▸ WHAT THE TASK REQUIRES: Exact copies of all the lines below are required, with the pictures omitted.

▸ PROVIDED DATA:
○ ○ ○ ○ ○ ○ ○

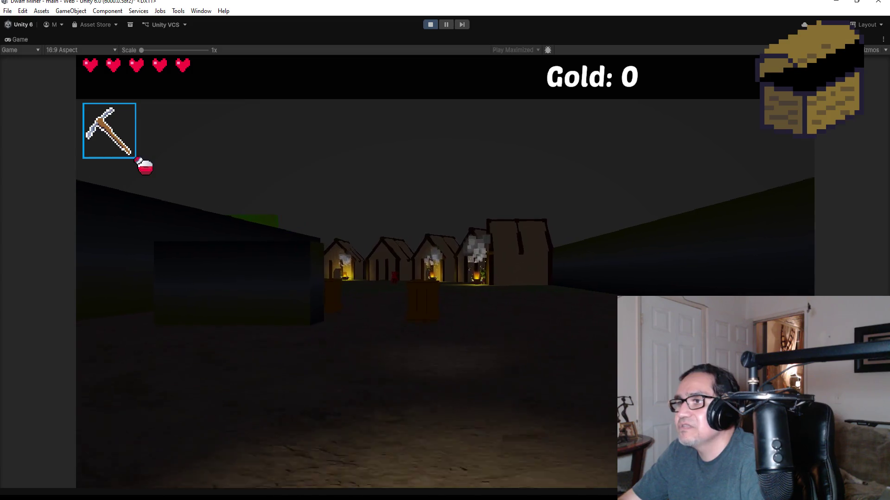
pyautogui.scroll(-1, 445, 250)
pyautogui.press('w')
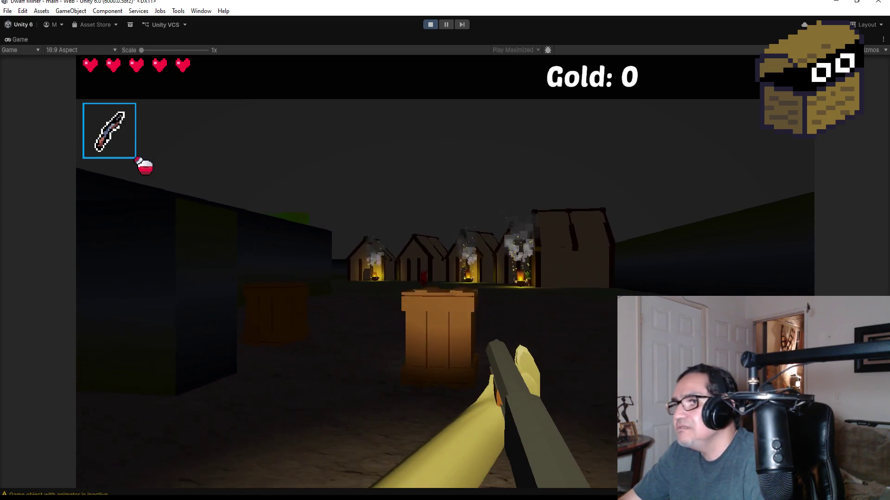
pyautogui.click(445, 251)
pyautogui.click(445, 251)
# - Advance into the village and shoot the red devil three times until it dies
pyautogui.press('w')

○ ○ ○ ○ ○ ○ ○

▸ RESULT:
pyautogui.scroll(-1, 445, 250)
pyautogui.press('w')
pyautogui.click(445, 251)
pyautogui.click(445, 251)
# - Advance into the village and shoot the red devil three times until it dies
pyautogui.press('w')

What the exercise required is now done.